NBS is an issue of critical importance to the SMA community because it holds tremendous promise for assisting with early interventions, and the development of improved and more standardized care protocols for all patients living with SMA. It also may assist in the development of potential drug therapies. Natural history, preclinical, and preliminary clinical data all suggest that potential therapies will demonstrate the greatest effectiveness when delivered presymptomatically. NBS is a key tool in providing early intervention for SMA infants and could facilitate the enrollment of presymptomatic children into clinical trials for therapies that would treat all SMA patients.

The SMA community has been engaged for several years in attempting to add SMA to the NBS panels in the 50 states by seeking approval of the U.S. Health & Human Services Secretary’s Advisory Committee on Heritable Disorders in Newborns and Children (ACHDNC). The SMA community submitted a formal nomination form to the ACHDNC in June 2008, making the case for why NBS in SMA is compelling:

1. The relatively high rate of occurrence of the disease in the general population
2. The severity of the disease
3. The existence of a highly sensitive diagnostic test that has proven its utility on a large-scale newborn population basis
4. The opportunity that newborn screening will provide for early administration of proactive medical treatments that, if provided pre-symptomatically, will increase the odds of improved outcomes
5. The impact newborn screening will have immediately upon longevity and burden

Identifying SMA-affected individuals at birth also eliminates the pain and cost of unnecessary testing that otherwise would take place in attempting to diagnose the affected patient. This could eliminate the “diagnostic odyssey” many families embark upon and will provide parents with earlier genetic counseling prior to having a second affected child, which frequently occurs when diagnosis is delayed.

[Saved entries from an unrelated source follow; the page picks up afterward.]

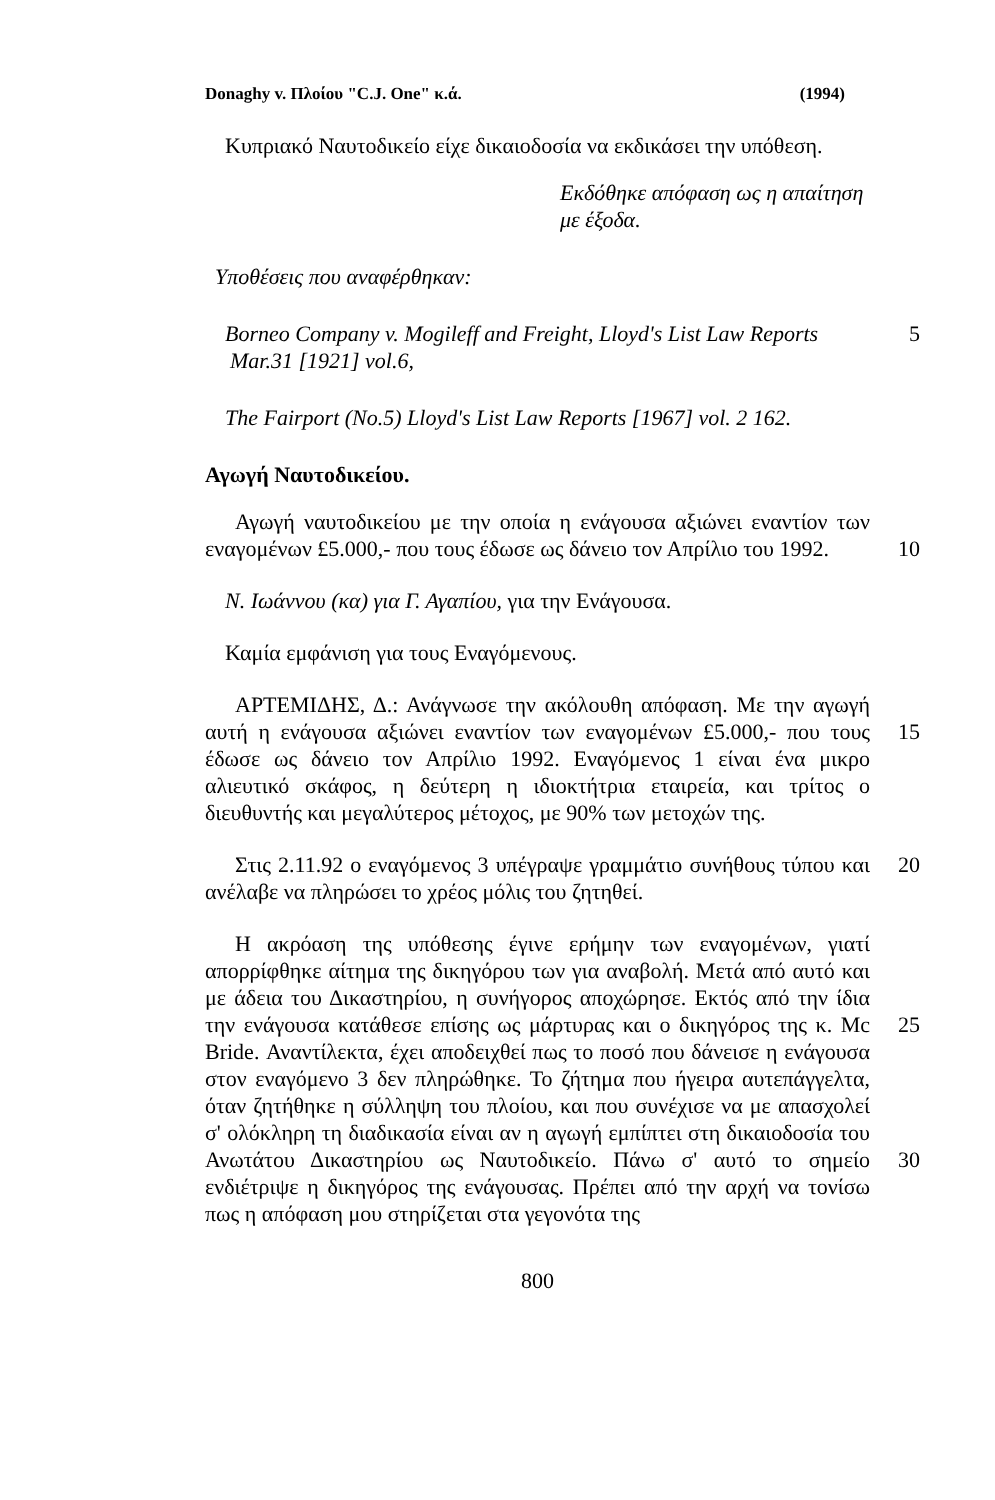Donaghy v. Πλοίου "C.J. One" κ.ά. (1994)
Κυπριακό Ναυτοδικείο είχε δικαιοδοσία να εκδικάσει την υπόθεση.
Εκδόθηκε απόφαση ως η απαίτηση με έξοδα.
Υποθέσεις που αναφέρθηκαν:
Borneo Company v. Mogileff and Freight, Lloyd's List Law Reports Mar.31 [1921] vol.6,
5
The Fairport (No.5) Lloyd's List Law Reports [1967] vol. 2 162.
Αγωγή Ναυτοδικείου.
Αγωγή ναυτοδικείου με την οποία η ενάγουσα αξιώνει εναντίον των εναγομένων £5.000,- που τους έδωσε ως δάνειο τον Απρίλιο του 1992.
10
Ν. Ιωάννου (κα) για Γ. Αγαπίου, για την Ενάγουσα.
Καμία εμφάνιση για τους Εναγόμενους.
ΑΡΤΕΜΙΔΗΣ, Δ.: Ανάγνωσε την ακόλουθη απόφαση. Με την αγωγή αυτή η ενάγουσα αξιώνει εναντίον των εναγομένων £5.000,- που τους έδωσε ως δάνειο τον Απρίλιο 1992. Εναγόμενος 1 είναι ένα μικρο αλιευτικό σκάφος, η δεύτερη η ιδιοκτήτρια εταιρεία, και τρίτος ο διευθυντής και μεγαλύτερος μέτοχος, με 90% των μετοχών της.
15
Στις 2.11.92 ο εναγόμενος 3 υπέγραψε γραμμάτιο συνήθους τύπου και ανέλαβε να πληρώσει το χρέος μόλις του ζητηθεί.
20
Η ακρόαση της υπόθεσης έγινε ερήμην των εναγομένων, γιατί απορρίφθηκε αίτημα της δικηγόρου των για αναβολή. Μετά από αυτό και με άδεια του Δικαστηρίου, η συνήγορος αποχώρησε. Εκτός από την ίδια την ενάγουσα κατάθεσε επίσης ως μάρτυρας και ο δικηγόρος της κ. Mc Bride. Αναντίλεκτα, έχει αποδειχθεί πως το ποσό που δάνεισε η ενάγουσα στον εναγόμενο 3 δεν πληρώθηκε. Το ζήτημα που ήγειρα αυτεπάγγελτα, όταν ζητήθηκε η σύλληψη του πλοίου, και που συνέχισε να με απασχολεί σ' ολόκληρη τη διαδικασία είναι αν η αγωγή εμπίπτει στη δικαιοδοσία του Ανωτάτου Δικαστηρίου ως Ναυτοδικείο. Πάνω σ' αυτό το σημείο ενδιέτριψε η δικηγόρος της ενάγουσας. Πρέπει από την αρχή να τονίσω πως η απόφαση μου στηρίζεται στα γεγονότα της
25
30
800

The ACHDNC reviewed the SMA community’s nomination form, but formally voted in November 2008 not to proceed with a formal workgroup review. Two reasons were provided by the reviewers: (1) at the present time, no treatment exists for SMA that could significantly improve the lives of those newborns identified to have SMA, and (2) the screening technology and related follow-up care protocols have not been pilot tested in a state newborn screening laboratory.

The recently approved pilot project addresses the latter point and will move the SMA community a step closer to achieving the milestones established by the policymakers at the ACHDNC. Ultimately, this will accelerate development of therapies to treat individuals affected by SMA.